EXERCISE
Set out exactly, and only, the lines running from the one containing "list [225, 159, 1276, 708]" to the bottom of the listing below; pictures stay out.

TASK MATERIAL

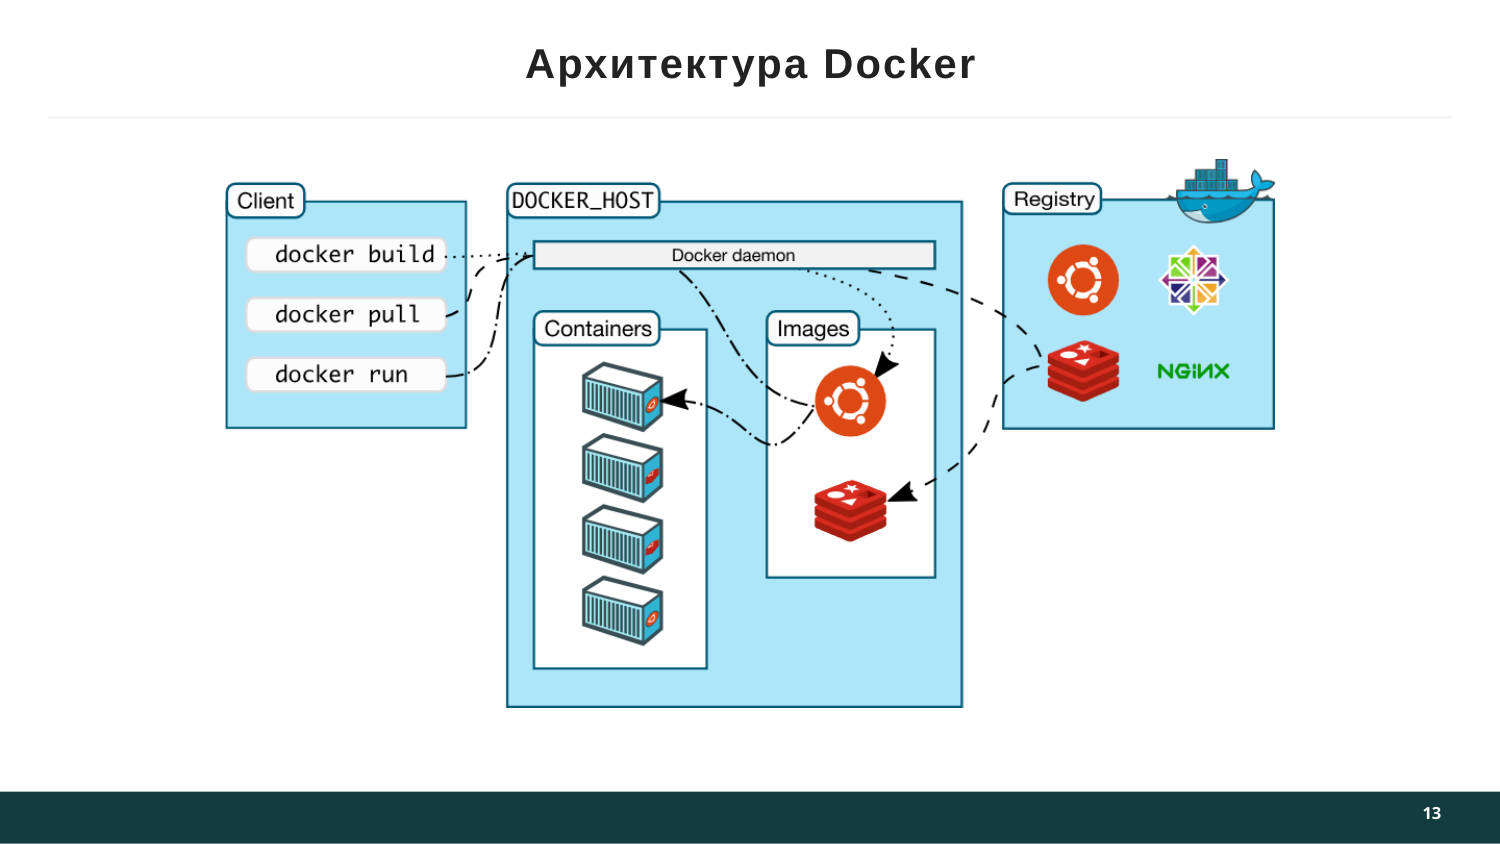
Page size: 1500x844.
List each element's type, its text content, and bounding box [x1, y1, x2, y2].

slide_number 13 [1216, 791, 1442, 844]
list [225, 159, 1276, 708]
title Архитектура Docker [59, 37, 1442, 87]
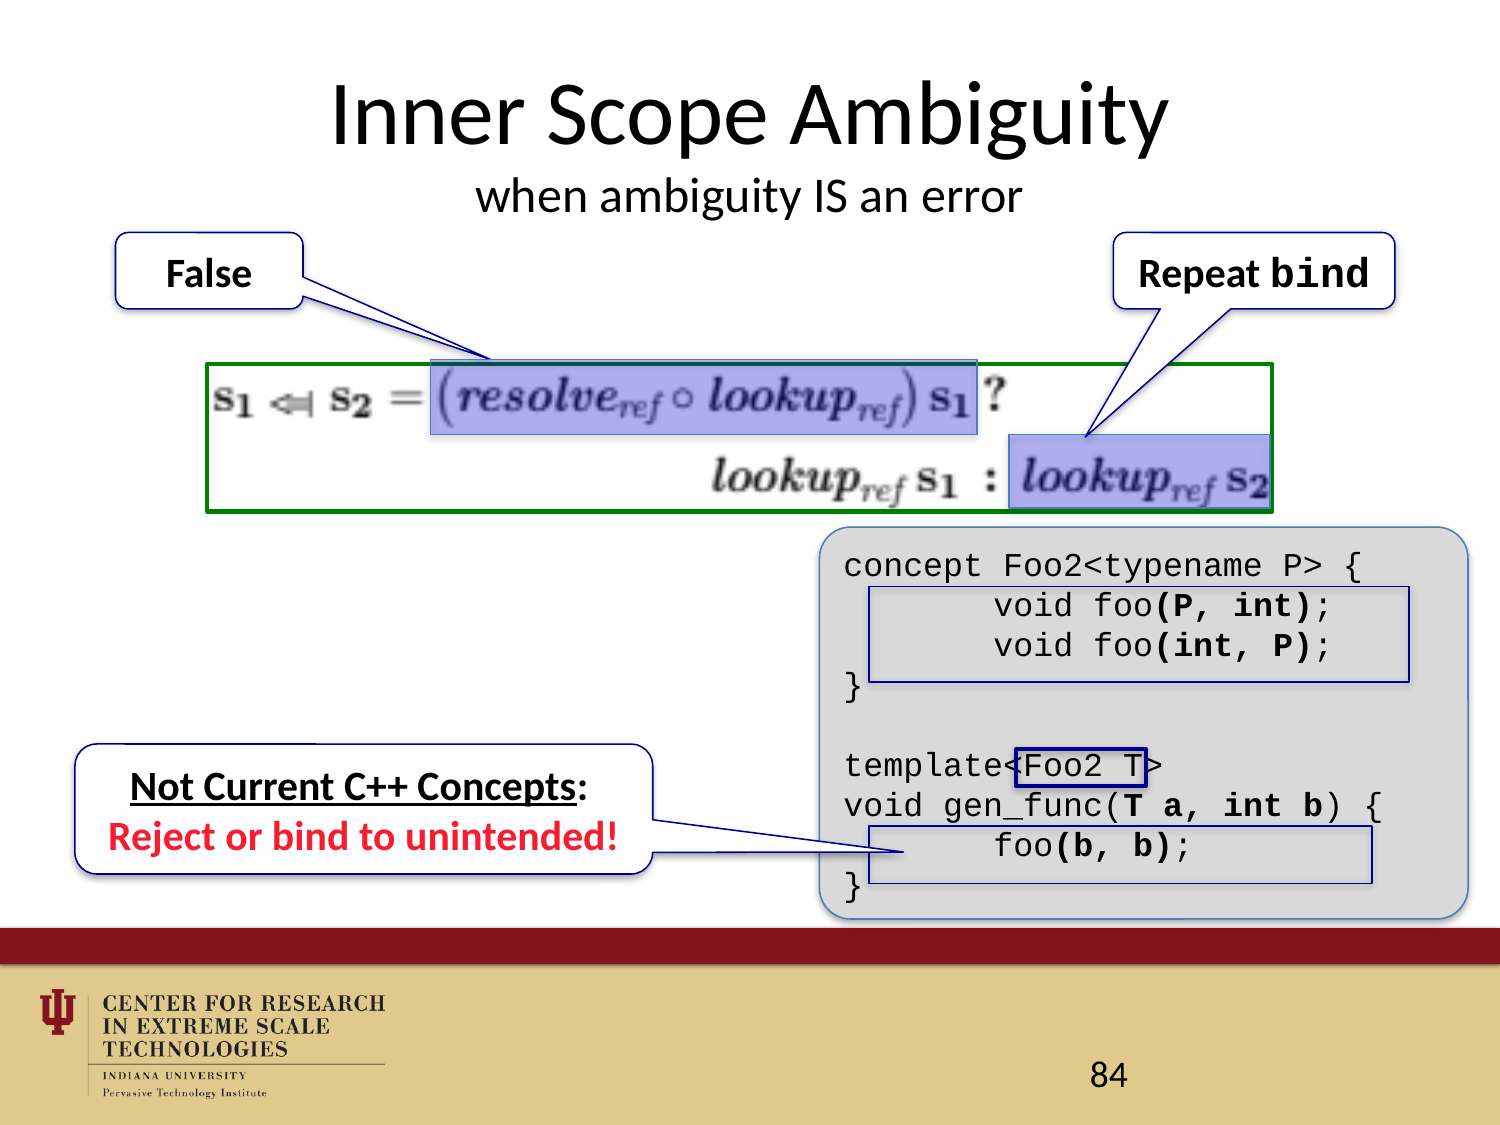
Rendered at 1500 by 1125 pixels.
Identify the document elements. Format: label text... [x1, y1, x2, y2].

picture [208, 365, 1271, 510]
title Inner Scope Ambiguity when ambiguity IS an error [75, 45, 1425, 233]
text_box [868, 825, 1373, 884]
text_box False [114, 231, 487, 357]
picture [25, 979, 399, 1109]
text_box [868, 586, 1410, 683]
text_box [430, 359, 978, 364]
text_box concept Foo2<typename P> { void foo(P, int); void foo(int, P); } template<Foo2 T> void gen_func(T a, int b) { foo(b, b); } [818, 526, 1469, 920]
text_box [1015, 748, 1147, 787]
text_box Repeat bind [1112, 231, 1396, 364]
slide_number 84 [1074, 1042, 1425, 1103]
text_box Not Current C++ Concepts: Reject or bind to unintended! [74, 743, 905, 875]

TASK RESULT
list [225, 159, 1276, 708]
title Архитектура Docker [59, 37, 1442, 87]
Rendered at 1500 by 1125 pixels.
Identify the document elements. Format: label text... [x1, y1, x2, y2].

picture [208, 365, 1271, 510]
title Inner Scope Ambiguity when ambiguity IS an error [75, 45, 1425, 233]
text_box [868, 825, 1373, 884]
text_box False [114, 231, 487, 357]
picture [25, 979, 399, 1109]
text_box [868, 586, 1410, 683]
text_box [430, 359, 978, 364]
text_box concept Foo2<typename P> { void foo(P, int); void foo(int, P); } template<Foo2 T> void gen_func(T a, int b) { foo(b, b); } [818, 526, 1469, 920]
text_box [1015, 748, 1147, 787]
text_box Repeat bind [1112, 231, 1396, 364]
slide_number 84 [1074, 1042, 1425, 1103]
text_box Not Current C++ Concepts: Reject or bind to unintended! [74, 743, 905, 875]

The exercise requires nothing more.